Exercise goal:
What is needed is a faithful copy of all the entries, with no pictures in it.

Listed records:
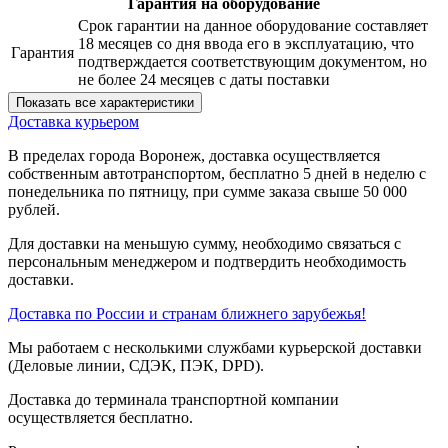
Гарантия на оборудование
Срок гарантии на данное оборудование составляет
18 месяцев со дня ввода его в эксплуатацию, что
Гарантия
подтверждается соответствующим документом, но
не более 24 месяцев с даты поставки
Показать все характеристики
Доставка курьером
В пределах города Воронеж, доставка осуществляется
собственным автотранспортом, бесплатно 5 дней в неделю с
понедельника по пятницу, при сумме заказа свыше 50 000
рублей.
Для доставки на меньшую сумму, необходимо связаться с
персональным менеджером и подтвердить необходимость
доставки.
Доставка по России и странам ближнего зарубежья!
Мы работаем с несколькими службами курьерской доставки
(Деловые линии, СДЭК, ПЭК, DPD).
Доставка до терминала транспортной компании
осуществляется бесплатно.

Task solution:
Гарантия на оборудование
Срок гарантии на данное оборудование составляет
18 месяцев со дня ввода его в эксплуатацию, что
Гарантия
подтверждается соответствующим документом, но
не более 24 месяцев с даты поставки
Показать все характеристики
Доставка курьером
В пределах города Воронеж, доставка осуществляется
собственным автотранспортом, бесплатно 5 дней в неделю с
понедельника по пятницу, при сумме заказа свыше 50 000
рублей.
Для доставки на меньшую сумму, необходимо связаться с
персональным менеджером и подтвердить необходимость
доставки.
Доставка по России и странам ближнего зарубежья!
Мы работаем с несколькими службами курьерской доставки
(Деловые линии, СДЭК, ПЭК, DPD).
Доставка до терминала транспортной компании
осуществляется бесплатно.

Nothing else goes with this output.